British businessman (born 1966)

Stephen Martin (born 1966) is a British businessman. He served as the chief executive officer of the Clugston Group construction and civil engineering company from 2006 to 2016. He was the director general of the Institute of Directors from February 2017 to early 2019.

==Early life and education==

Martin was born in Belfast, Northern Ireland, in 1966. Martin moved to Blackpool at the age of 10, and his father died three years later.

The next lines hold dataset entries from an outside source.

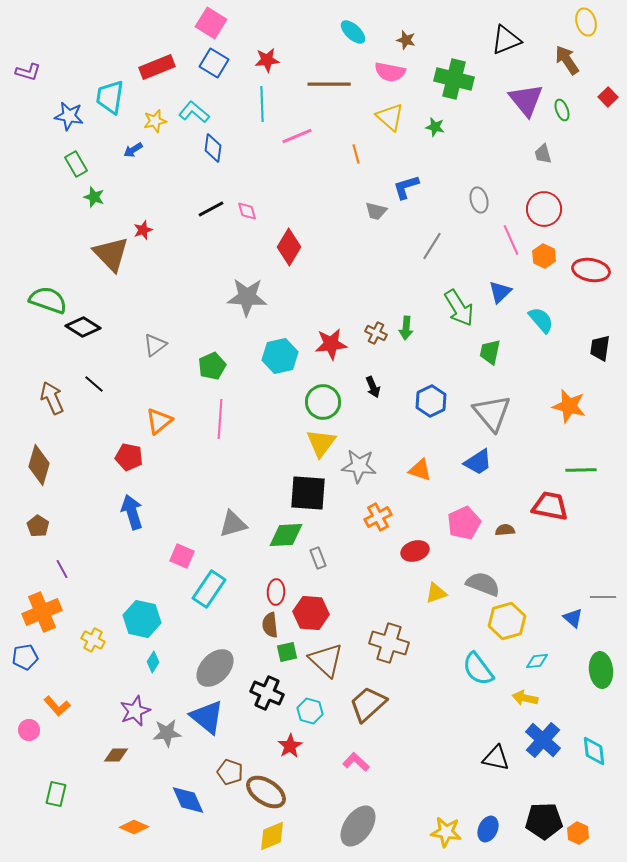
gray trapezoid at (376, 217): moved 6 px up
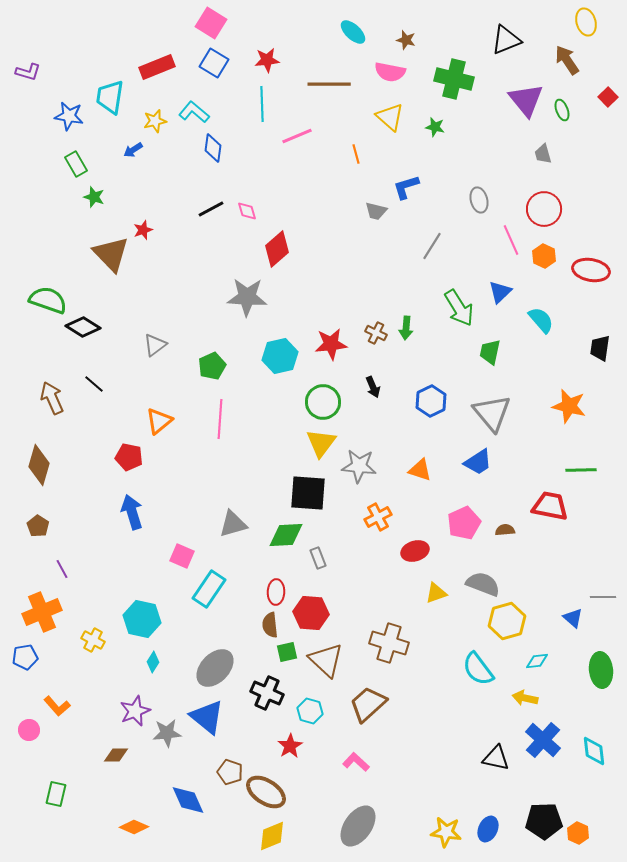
red diamond at (289, 247): moved 12 px left, 2 px down; rotated 18 degrees clockwise
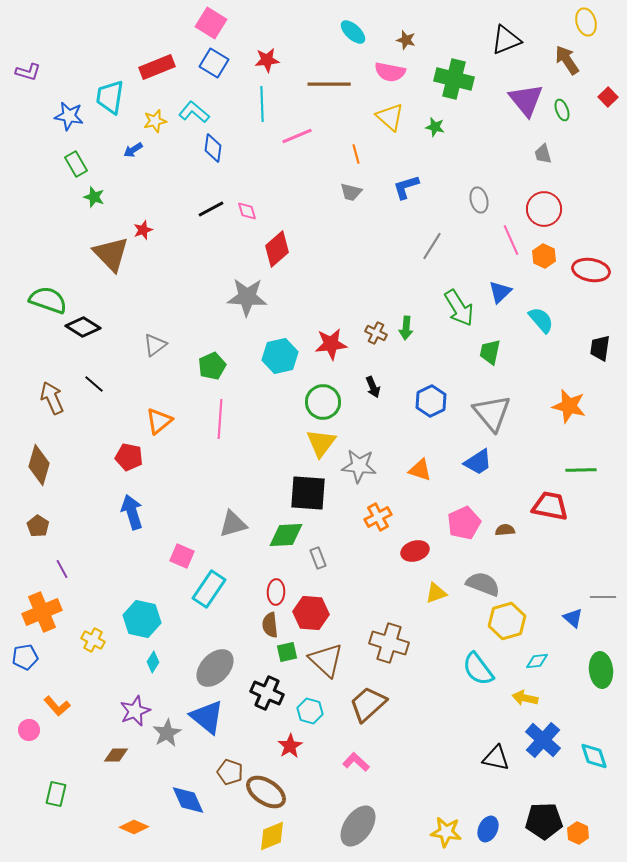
gray trapezoid at (376, 211): moved 25 px left, 19 px up
gray star at (167, 733): rotated 24 degrees counterclockwise
cyan diamond at (594, 751): moved 5 px down; rotated 12 degrees counterclockwise
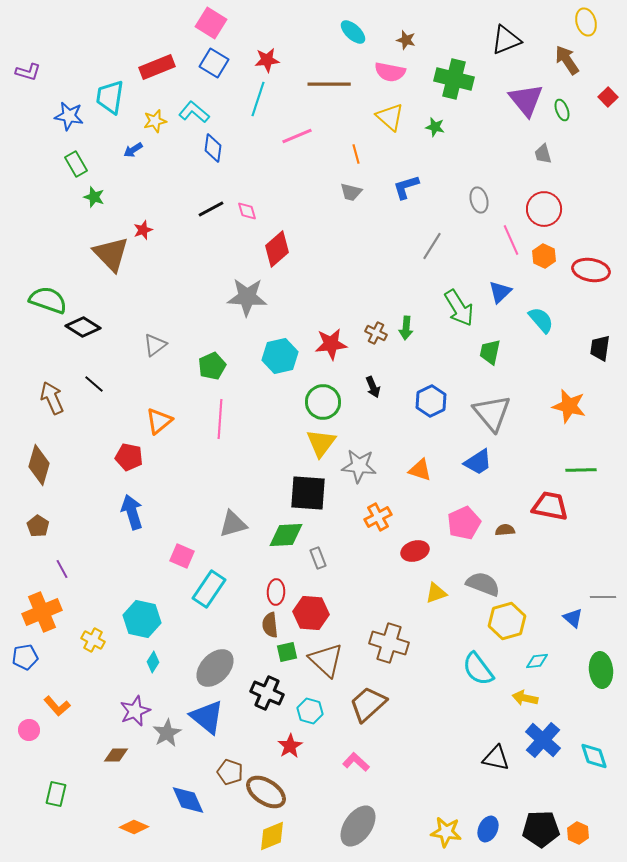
cyan line at (262, 104): moved 4 px left, 5 px up; rotated 20 degrees clockwise
black pentagon at (544, 821): moved 3 px left, 8 px down
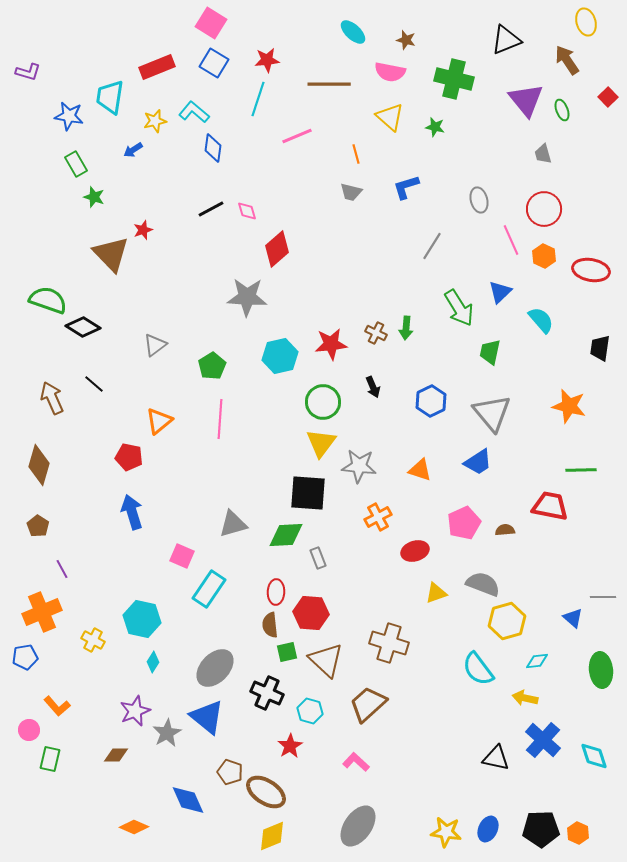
green pentagon at (212, 366): rotated 8 degrees counterclockwise
green rectangle at (56, 794): moved 6 px left, 35 px up
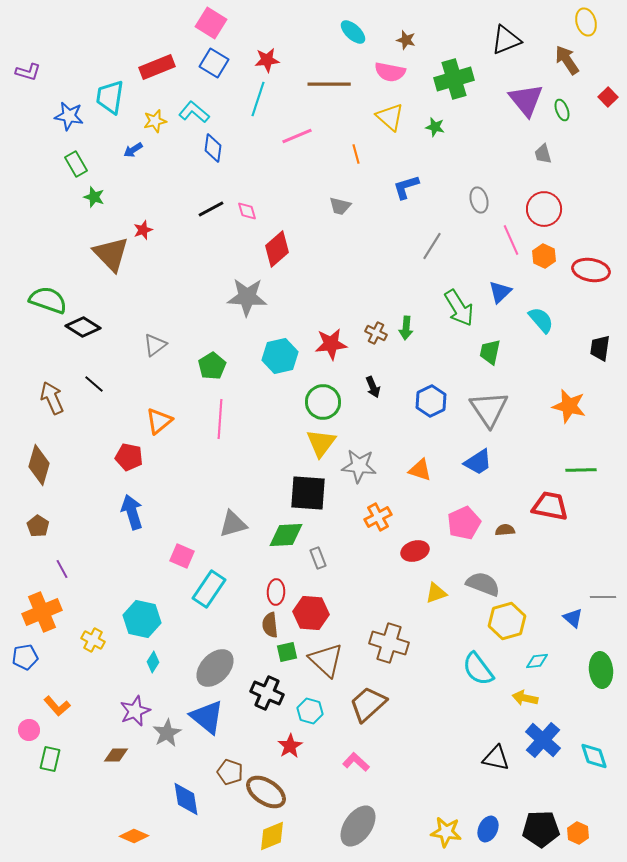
green cross at (454, 79): rotated 30 degrees counterclockwise
gray trapezoid at (351, 192): moved 11 px left, 14 px down
gray triangle at (492, 413): moved 3 px left, 4 px up; rotated 6 degrees clockwise
blue diamond at (188, 800): moved 2 px left, 1 px up; rotated 15 degrees clockwise
orange diamond at (134, 827): moved 9 px down
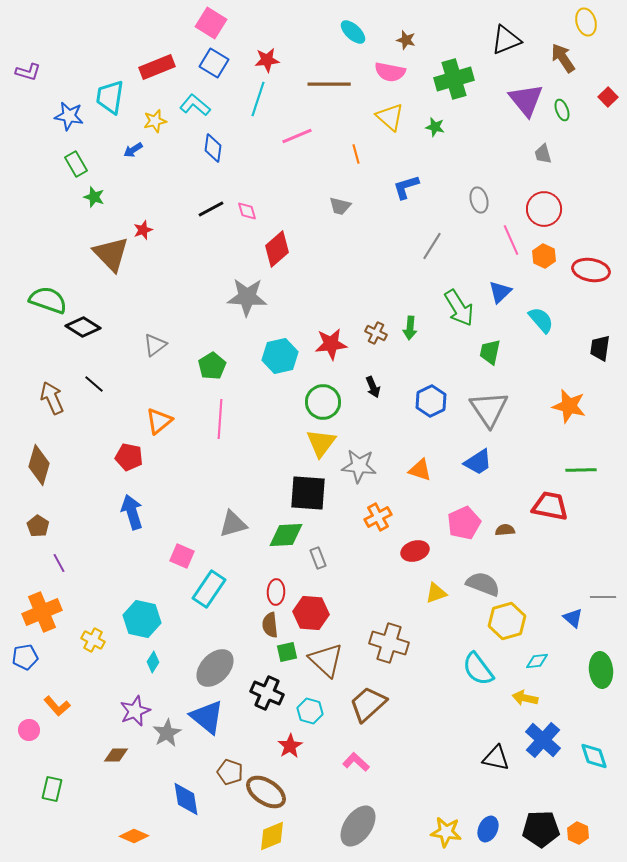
brown arrow at (567, 60): moved 4 px left, 2 px up
cyan L-shape at (194, 112): moved 1 px right, 7 px up
green arrow at (406, 328): moved 4 px right
purple line at (62, 569): moved 3 px left, 6 px up
green rectangle at (50, 759): moved 2 px right, 30 px down
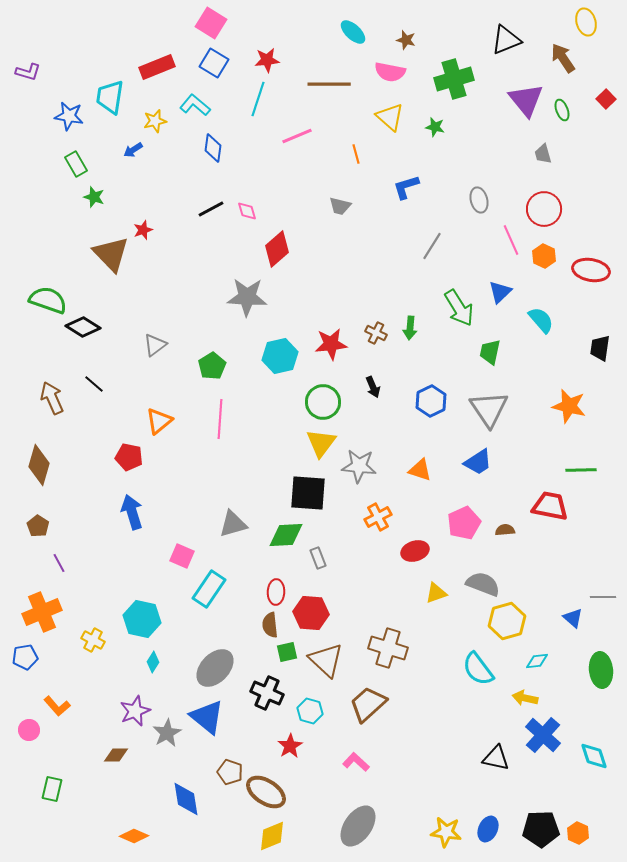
red square at (608, 97): moved 2 px left, 2 px down
brown cross at (389, 643): moved 1 px left, 5 px down
blue cross at (543, 740): moved 5 px up
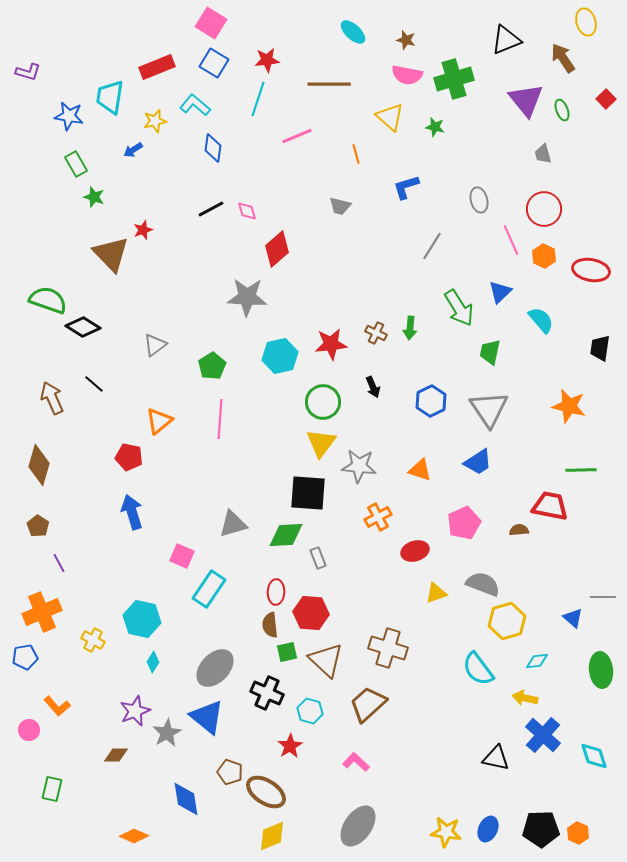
pink semicircle at (390, 72): moved 17 px right, 3 px down
brown semicircle at (505, 530): moved 14 px right
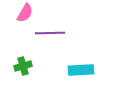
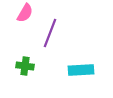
purple line: rotated 68 degrees counterclockwise
green cross: moved 2 px right; rotated 24 degrees clockwise
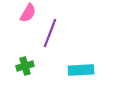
pink semicircle: moved 3 px right
green cross: rotated 24 degrees counterclockwise
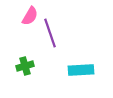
pink semicircle: moved 2 px right, 3 px down
purple line: rotated 40 degrees counterclockwise
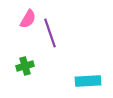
pink semicircle: moved 2 px left, 3 px down
cyan rectangle: moved 7 px right, 11 px down
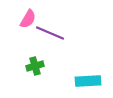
purple line: rotated 48 degrees counterclockwise
green cross: moved 10 px right
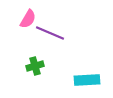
cyan rectangle: moved 1 px left, 1 px up
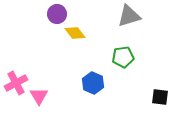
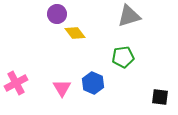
pink triangle: moved 23 px right, 8 px up
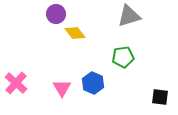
purple circle: moved 1 px left
pink cross: rotated 20 degrees counterclockwise
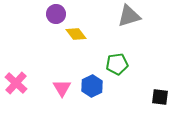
yellow diamond: moved 1 px right, 1 px down
green pentagon: moved 6 px left, 7 px down
blue hexagon: moved 1 px left, 3 px down; rotated 10 degrees clockwise
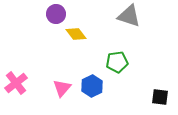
gray triangle: rotated 35 degrees clockwise
green pentagon: moved 2 px up
pink cross: rotated 10 degrees clockwise
pink triangle: rotated 12 degrees clockwise
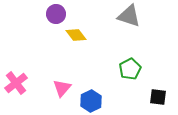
yellow diamond: moved 1 px down
green pentagon: moved 13 px right, 7 px down; rotated 20 degrees counterclockwise
blue hexagon: moved 1 px left, 15 px down
black square: moved 2 px left
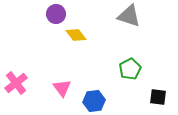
pink triangle: rotated 18 degrees counterclockwise
blue hexagon: moved 3 px right; rotated 20 degrees clockwise
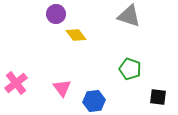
green pentagon: rotated 25 degrees counterclockwise
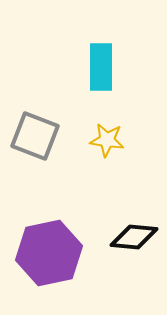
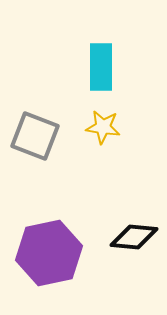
yellow star: moved 4 px left, 13 px up
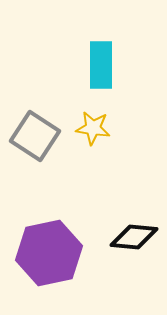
cyan rectangle: moved 2 px up
yellow star: moved 10 px left, 1 px down
gray square: rotated 12 degrees clockwise
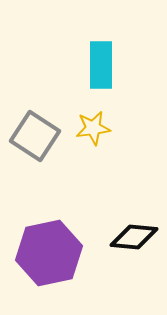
yellow star: rotated 16 degrees counterclockwise
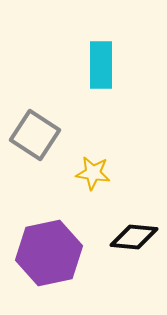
yellow star: moved 45 px down; rotated 16 degrees clockwise
gray square: moved 1 px up
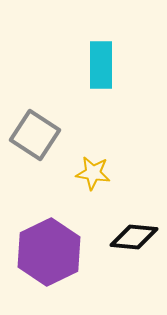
purple hexagon: moved 1 px up; rotated 14 degrees counterclockwise
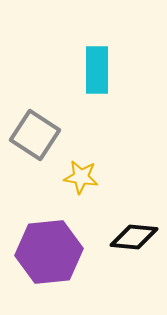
cyan rectangle: moved 4 px left, 5 px down
yellow star: moved 12 px left, 4 px down
purple hexagon: rotated 20 degrees clockwise
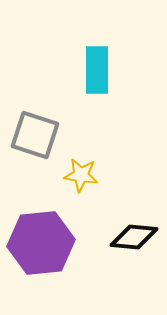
gray square: rotated 15 degrees counterclockwise
yellow star: moved 2 px up
purple hexagon: moved 8 px left, 9 px up
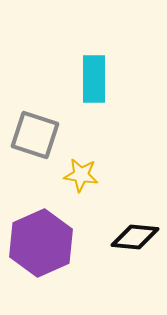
cyan rectangle: moved 3 px left, 9 px down
black diamond: moved 1 px right
purple hexagon: rotated 18 degrees counterclockwise
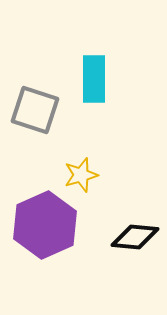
gray square: moved 25 px up
yellow star: rotated 24 degrees counterclockwise
purple hexagon: moved 4 px right, 18 px up
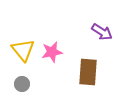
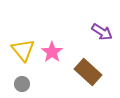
pink star: rotated 25 degrees counterclockwise
brown rectangle: rotated 52 degrees counterclockwise
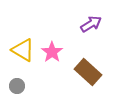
purple arrow: moved 11 px left, 8 px up; rotated 65 degrees counterclockwise
yellow triangle: rotated 20 degrees counterclockwise
gray circle: moved 5 px left, 2 px down
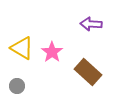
purple arrow: rotated 145 degrees counterclockwise
yellow triangle: moved 1 px left, 2 px up
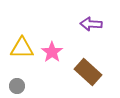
yellow triangle: rotated 30 degrees counterclockwise
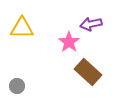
purple arrow: rotated 15 degrees counterclockwise
yellow triangle: moved 20 px up
pink star: moved 17 px right, 10 px up
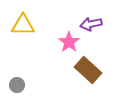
yellow triangle: moved 1 px right, 3 px up
brown rectangle: moved 2 px up
gray circle: moved 1 px up
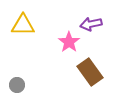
brown rectangle: moved 2 px right, 2 px down; rotated 12 degrees clockwise
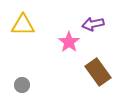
purple arrow: moved 2 px right
brown rectangle: moved 8 px right
gray circle: moved 5 px right
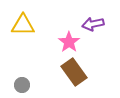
brown rectangle: moved 24 px left
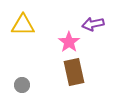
brown rectangle: rotated 24 degrees clockwise
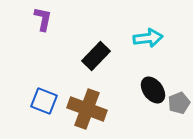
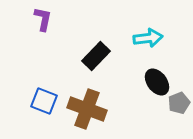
black ellipse: moved 4 px right, 8 px up
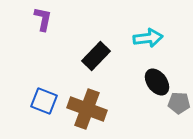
gray pentagon: rotated 25 degrees clockwise
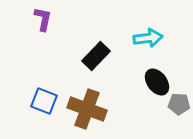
gray pentagon: moved 1 px down
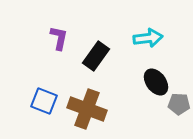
purple L-shape: moved 16 px right, 19 px down
black rectangle: rotated 8 degrees counterclockwise
black ellipse: moved 1 px left
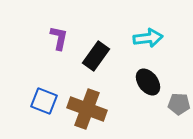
black ellipse: moved 8 px left
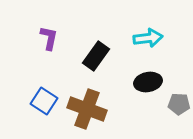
purple L-shape: moved 10 px left
black ellipse: rotated 64 degrees counterclockwise
blue square: rotated 12 degrees clockwise
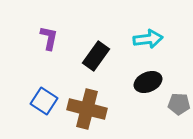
cyan arrow: moved 1 px down
black ellipse: rotated 12 degrees counterclockwise
brown cross: rotated 6 degrees counterclockwise
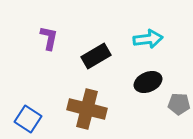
black rectangle: rotated 24 degrees clockwise
blue square: moved 16 px left, 18 px down
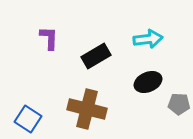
purple L-shape: rotated 10 degrees counterclockwise
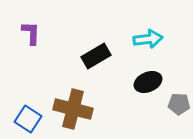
purple L-shape: moved 18 px left, 5 px up
brown cross: moved 14 px left
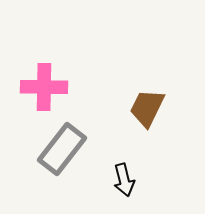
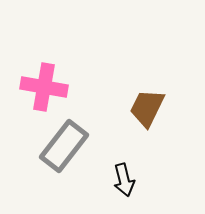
pink cross: rotated 9 degrees clockwise
gray rectangle: moved 2 px right, 3 px up
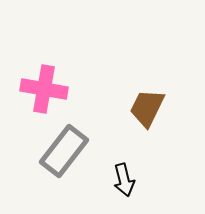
pink cross: moved 2 px down
gray rectangle: moved 5 px down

Martin graduated from Ulster University, where he earned a Bachelor of Science in quantity surveying in 1988. Upon graduation he joined the British Army. He earned a master in business administration from London Business School in 2003.

==Career==

Martin began his career as a quantity surveyor. After holding positions with Westinghouse, Kværner, Amey Rail Ltd. and Barhale Ltd., he served as the chief executive officer of the Clugston Group, a construction firm, from 2006 to 2016. In 2009, he appeared on Undercover Boss, a British reality television series in which company heads disguised as new employees experience what it is like to work at various positions within the company. During his tenure leading Clugston Group, the company went from averaging an annual loss of £263,000 to averaging an annual profit of £2.6 million.

Martin voted for Brexit in the 2016 referendum. He has argued that Brexit could lead to more trade with African markets.

In 2016, it was announced that Martin would succeed Simon Walker as the Director General of the Institute of Directors, and his term began in February 2017. In that position, Martin worked to give the IoD "a leading voice in ... supporting government to negotiate a Brexit deal which is in the interest of business". Martin was the IoD's primary spokesperson on issues including tax, Europe, regulation and trade, and directed the IoD's policy work and training courses for senior business leaders. He led IoD campaigns on mental health awareness for business leaders and supporting the LGBT+ business community, and sat on the Prime Minister's Brexit advisory group, and on the Prime Minister's Business Council for the Telecoms and Media Industries. In 2017, he led initiatives relating to corporate governance, supporting reforms to the UK listing code such as those initiated by Prime Minister Theresa May to require certain companies to disclose the ratio between chief executive pay and that of average workers, and to maintain a register of companies with significant shareholder opposition to executive wages. He also used his office to encourage business leaders to work with schools to become mentors. In 2018, he criticised a change in listing rules by the Financial Conduct Authority designed to allow Saudi Aramco to skirt certain corporate governance requirements.

In 2018 The Guardian reported that IoD Chair Barbara Judge had commented negatively on the fact that three employees were black or pregnant. These comments were "understood to have been recorded" by Martin, after which the Judge, who was at the time already facing various allegations of improper conduct, resigned. Martin remained with the Institute of Directors until 2019, and thereafter left to become a consultant.

==Personal life==

Martin has a wife, Lisa, and two children.